How tough is "tough"? Not trying to be a smart-a--, just suggesting that's a hard thing to quantify, plus it little doubt varies from brand to brand. I've the Cabela's Dry Plus version and they've held up well to more button willow brush and roots and Roseau can staubs in the floating marsh than I feared it might, but if I were crossing a lot of barbed wire, I'd feel a lot better about having the Armor-flex Cabela's puts on some of their neoprenes. It's worked way beyond all expectations on my dog vest.

As for those worried about the breathable's warmth, that's why God made fleece britches. That combo beats neoprene for all around comfort in my book.


----------



## shawninthesticks (Jun 13, 2010)

boone11 said:


> I like the warmth of the neoprene but they do get clammy if you sweat.

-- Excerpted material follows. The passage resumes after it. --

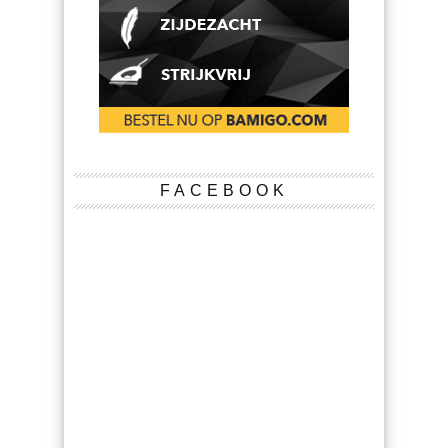
FACEBOOK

I've got the Cabela's armorflex stout waders and bought them new last year first day of this season I noticed a leak .I contacted cabelas and their response was great they said they should last way longer than a year and was happy to replace them .I told them I had a hunt planned the following weekend and didnt wana be without waders so they sent my new ones THEN picked up my old ones .The neo have kept me very warm and yes if your a sweater like myself they can get clammy so I wear a base layer like under armor then a pair of fleece pants/ jogging pants and it helps a ton on wicking the moistrue away and keeps me warm even in icy waters . THey are even my go to [pants ] when field hunting on frozen ground ,they still keep me warm and dry


----------